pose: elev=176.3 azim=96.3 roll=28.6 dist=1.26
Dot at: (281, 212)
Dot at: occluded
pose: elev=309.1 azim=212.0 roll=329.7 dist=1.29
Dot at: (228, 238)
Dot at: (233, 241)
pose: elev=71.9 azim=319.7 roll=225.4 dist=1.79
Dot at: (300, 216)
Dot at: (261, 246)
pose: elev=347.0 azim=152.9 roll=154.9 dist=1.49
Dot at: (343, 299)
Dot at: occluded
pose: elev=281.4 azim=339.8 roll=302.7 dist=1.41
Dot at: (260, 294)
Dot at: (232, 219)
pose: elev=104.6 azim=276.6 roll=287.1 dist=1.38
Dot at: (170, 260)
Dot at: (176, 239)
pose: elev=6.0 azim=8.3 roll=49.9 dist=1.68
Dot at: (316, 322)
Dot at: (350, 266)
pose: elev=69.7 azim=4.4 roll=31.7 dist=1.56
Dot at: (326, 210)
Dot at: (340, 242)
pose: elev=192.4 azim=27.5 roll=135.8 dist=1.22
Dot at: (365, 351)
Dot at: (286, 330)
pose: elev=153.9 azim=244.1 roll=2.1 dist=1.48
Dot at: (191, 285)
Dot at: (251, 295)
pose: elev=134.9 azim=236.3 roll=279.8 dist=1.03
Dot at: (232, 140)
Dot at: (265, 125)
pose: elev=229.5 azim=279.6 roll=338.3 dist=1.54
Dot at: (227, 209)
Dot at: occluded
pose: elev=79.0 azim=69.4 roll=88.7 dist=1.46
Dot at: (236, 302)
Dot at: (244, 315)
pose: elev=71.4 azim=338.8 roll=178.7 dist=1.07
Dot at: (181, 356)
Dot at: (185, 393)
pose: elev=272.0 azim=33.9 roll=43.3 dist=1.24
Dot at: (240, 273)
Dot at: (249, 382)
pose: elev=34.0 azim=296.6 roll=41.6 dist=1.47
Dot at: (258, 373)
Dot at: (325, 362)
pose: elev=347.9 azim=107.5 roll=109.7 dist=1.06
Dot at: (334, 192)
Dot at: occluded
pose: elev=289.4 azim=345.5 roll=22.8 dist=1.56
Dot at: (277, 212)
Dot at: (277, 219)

-=-=-=-=-

Given problem: Rewrite the whole listing above, changing every "pose" to "camera" and leaving everything else as it is.

Response:
camera: elev=176.3 azim=96.3 roll=28.6 dist=1.26
Dot at: (281, 212)
Dot at: occluded
camera: elev=309.1 azim=212.0 roll=329.7 dist=1.29
Dot at: (228, 238)
Dot at: (233, 241)
camera: elev=71.9 azim=319.7 roll=225.4 dist=1.79
Dot at: (300, 216)
Dot at: (261, 246)
camera: elev=347.0 azim=152.9 roll=154.9 dist=1.49
Dot at: (343, 299)
Dot at: occluded
camera: elev=281.4 azim=339.8 roll=302.7 dist=1.41
Dot at: (260, 294)
Dot at: (232, 219)
camera: elev=104.6 azim=276.6 roll=287.1 dist=1.38
Dot at: (170, 260)
Dot at: (176, 239)
camera: elev=6.0 azim=8.3 roll=49.9 dist=1.68
Dot at: (316, 322)
Dot at: (350, 266)
camera: elev=69.7 azim=4.4 roll=31.7 dist=1.56
Dot at: (326, 210)
Dot at: (340, 242)
camera: elev=192.4 azim=27.5 roll=135.8 dist=1.22
Dot at: (365, 351)
Dot at: (286, 330)
camera: elev=153.9 azim=244.1 roll=2.1 dist=1.48
Dot at: (191, 285)
Dot at: (251, 295)
camera: elev=134.9 azim=236.3 roll=279.8 dist=1.03
Dot at: (232, 140)
Dot at: (265, 125)
camera: elev=229.5 azim=279.6 roll=338.3 dist=1.54
Dot at: (227, 209)
Dot at: occluded
camera: elev=79.0 azim=69.4 roll=88.7 dist=1.46
Dot at: (236, 302)
Dot at: (244, 315)
camera: elev=71.4 azim=338.8 roll=178.7 dist=1.07
Dot at: (181, 356)
Dot at: (185, 393)
camera: elev=272.0 azim=33.9 roll=43.3 dist=1.24
Dot at: (240, 273)
Dot at: (249, 382)
camera: elev=34.0 azim=296.6 roll=41.6 dist=1.47
Dot at: (258, 373)
Dot at: (325, 362)
camera: elev=347.9 azim=107.5 roll=109.7 dist=1.06
Dot at: (334, 192)
Dot at: occluded
camera: elev=289.4 azim=345.5 roll=22.8 dist=1.56
Dot at: (277, 212)
Dot at: (277, 219)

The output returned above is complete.